March 10, 2004
Checked your car's other dipstick?
As transmissions have grown more complex, so has the array of fluids. Using the wrong one could lead to ruin.
By Ralph Vartabedian, L. A. Times Staff Writer
A new car's styling may be clean, the dashboard uncluttered and the suspension crisp - all the buzzwords used by auto makers to convince consumers that cars are getting less complicated.
But somebody forgot to discuss this strategy with the engineers who design automatic transmissions and specify the specialized fluids needed by these remarkably complex gearboxes.
Owners of cars produced in the last 10 years are supposed to know the difference between Mercon V and Mercon or Mopar + 3 and Mopar + 2 or Dextron III and Dextron II or any number of specialized fluids required by auto makers.
If they don't know, then their mechanics are supposed to know. In the view of engineers, mechanics are supposed to know everything. Most of the time, they are thinking about the $100,000-per-year technicians at dealerships, not guys in the lube pit at the express oil change shops.
Lance Wiggins, technical director at the Automatic Transmission Rebuilders Assn., said mechanics often put the wrong fluid in newer transmissions, causing serious problems thousands of miles later.
If you use the wrong fluid, you could end up looking at a very expensive transmission overhaul or replacement, which can easily reach $2,000. That's a lot to pay for mixing up Mercon and Dextron.
Some manufacturers have four different fluids specified just for their own models. And a handful of manufacturers insist that only their own house brands will suffice.
"Every transmission builder these days has his own fluid," said Jack Zakarian, a lubrication engineer at Chevron Texaco's research center in the Bay Area suburb of Richmond. "They are going crazy. Every time they come up with a new transmission, they come up with a new fluid." A good repair shop should have up-to-date charts that show which fluids to use. Or they should subscribe to an online information service, such as ALLDATA, which can provide instant information about fluids.
Perhaps the most reliable source of information for the correct fluid is the owner's manual, though few car owners ever bother to pore through them. All too often, these books are cluttered with useless information. On some vehicles, the correct type of transmission fluid is embossed on the transmission dipstick.
The situation obviously raises the question of why the fluid world is getting more complex. The answer: As transmissions get smaller and lighter, the fluids are called on to do more.
Compared with engine oil, transmission fluid is more complex and has many more jobs to perform. It must provide most of the cooling for the transmission, operate as a hydraulic fluid for valves, lubricate gears and rotating shafts, and act as a friction agent for belts and clutches. The new fluids tend to be mainly synthetic formulations. Mercon V, for example, is a synthetic fluid that is more slippery than older Mercon formulations.
If you put an older generation of Mercon into a newer transmission by mistake, you run the risk of damaging the internal clutches, Wiggins said. A damaged clutch can cause a car to shudder when accelerating from a dead stop. All these fluids have caused some headaches for the lubrication industry.

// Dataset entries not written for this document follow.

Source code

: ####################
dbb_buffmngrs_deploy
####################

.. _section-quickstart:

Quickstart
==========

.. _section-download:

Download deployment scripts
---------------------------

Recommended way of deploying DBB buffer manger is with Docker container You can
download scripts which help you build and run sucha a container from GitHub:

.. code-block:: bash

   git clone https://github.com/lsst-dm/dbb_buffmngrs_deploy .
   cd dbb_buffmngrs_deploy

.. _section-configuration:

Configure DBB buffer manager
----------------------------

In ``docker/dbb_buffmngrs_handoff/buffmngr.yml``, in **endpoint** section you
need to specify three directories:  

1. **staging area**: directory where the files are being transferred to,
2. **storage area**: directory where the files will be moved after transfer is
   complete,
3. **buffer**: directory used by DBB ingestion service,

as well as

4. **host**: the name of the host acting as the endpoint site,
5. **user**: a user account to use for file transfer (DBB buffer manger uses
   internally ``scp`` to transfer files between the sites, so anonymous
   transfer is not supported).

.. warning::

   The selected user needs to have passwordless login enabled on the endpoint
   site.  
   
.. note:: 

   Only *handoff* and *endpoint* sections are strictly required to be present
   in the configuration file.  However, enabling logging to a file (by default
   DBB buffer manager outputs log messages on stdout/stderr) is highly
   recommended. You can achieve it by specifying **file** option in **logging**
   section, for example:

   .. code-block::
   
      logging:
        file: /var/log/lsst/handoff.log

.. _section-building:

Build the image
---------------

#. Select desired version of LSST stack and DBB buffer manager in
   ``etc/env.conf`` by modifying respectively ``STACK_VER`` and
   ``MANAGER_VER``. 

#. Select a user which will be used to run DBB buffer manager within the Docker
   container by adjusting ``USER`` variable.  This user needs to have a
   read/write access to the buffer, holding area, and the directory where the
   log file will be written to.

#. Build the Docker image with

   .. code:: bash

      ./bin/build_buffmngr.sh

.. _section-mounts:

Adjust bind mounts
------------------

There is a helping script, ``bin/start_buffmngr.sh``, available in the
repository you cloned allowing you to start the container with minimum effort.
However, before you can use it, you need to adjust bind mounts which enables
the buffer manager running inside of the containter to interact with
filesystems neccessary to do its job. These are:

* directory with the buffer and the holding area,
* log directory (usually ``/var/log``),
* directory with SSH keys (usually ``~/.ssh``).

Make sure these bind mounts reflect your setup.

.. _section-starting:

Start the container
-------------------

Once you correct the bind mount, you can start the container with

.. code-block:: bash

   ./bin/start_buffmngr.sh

Ford and General Motors usually put out specifications for their fluids so that lubrication makers can certify that their products meet the manufacturers' requirements. Then Ford and GM issue licenses to oil makers that allow them to certify that their fluids will meet the warranty requirements for the transmissions. But Chrysler and many foreign automakers refuse to certify any fluids but their own brand, forcing consumers to buy proprietary fluids at typically higher costs. Mopar + 2 and Mopar + 3 are Chrysler's brands, but independent oil companies cannot get Chrysler certification. Before 1997, Chrysler advised its customers that it could use Dextron, the General Motors fluid, in its transmission, Zakarian said. A group of independent oil makers has started a legal fight in recent months, charging that the company is restraining trade. Chevron Texaco puts out a Chrysler product that it says is safe to use, but it warns customers that Chrysler has not certified the fluid.

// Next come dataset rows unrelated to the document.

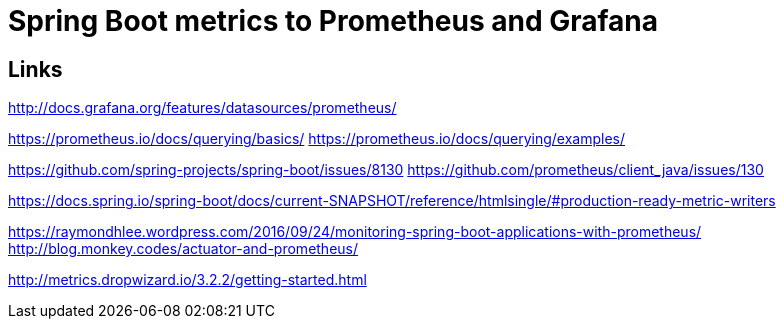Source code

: = Spring Boot metrics to Prometheus and Grafana


== Links
http://docs.grafana.org/features/datasources/prometheus/

https://prometheus.io/docs/querying/basics/
https://prometheus.io/docs/querying/examples/


https://github.com/spring-projects/spring-boot/issues/8130
https://github.com/prometheus/client_java/issues/130

https://docs.spring.io/spring-boot/docs/current-SNAPSHOT/reference/htmlsingle/#production-ready-metric-writers

https://raymondhlee.wordpress.com/2016/09/24/monitoring-spring-boot-applications-with-prometheus/
http://blog.monkey.codes/actuator-and-prometheus/

http://metrics.dropwizard.io/3.2.2/getting-started.html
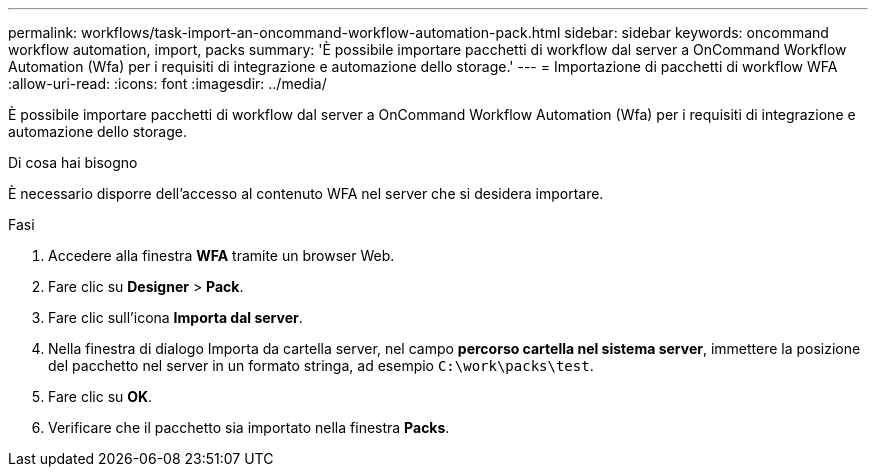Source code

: ---
permalink: workflows/task-import-an-oncommand-workflow-automation-pack.html 
sidebar: sidebar 
keywords: oncommand workflow automation, import, packs 
summary: 'È possibile importare pacchetti di workflow dal server a OnCommand Workflow Automation (Wfa) per i requisiti di integrazione e automazione dello storage.' 
---
= Importazione di pacchetti di workflow WFA
:allow-uri-read: 
:icons: font
:imagesdir: ../media/


[role="lead"]
È possibile importare pacchetti di workflow dal server a OnCommand Workflow Automation (Wfa) per i requisiti di integrazione e automazione dello storage.

.Di cosa hai bisogno
È necessario disporre dell'accesso al contenuto WFA nel server che si desidera importare.

.Fasi
. Accedere alla finestra *WFA* tramite un browser Web.
. Fare clic su *Designer* > *Pack*.
. Fare clic sull'icona *Importa dal server*.
. Nella finestra di dialogo Importa da cartella server, nel campo *percorso cartella nel sistema server*, immettere la posizione del pacchetto nel server in un formato stringa, ad esempio `C:\work\packs\test`.
. Fare clic su *OK*.
. Verificare che il pacchetto sia importato nella finestra *Packs*.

"Dealers love to say that you used the wrong fluid just so you don't get the warranty if you have a problem," Zakarian said.
Increasingly, auto makers are producing transmissions that are supposed to be filled for life, another development that transmission experts consider misguided. Most transmission experts advise car owners to disregard the recommendations to change transmission fluid every 100,000 miles. When a transmission has a problem, it usually has to be pulled out of the car and be completely rebuilt. So a little extra insurance with fresh fluid can help prevent a costly repair bill. Many experts change their fluid every 30,000 to 50,000 miles.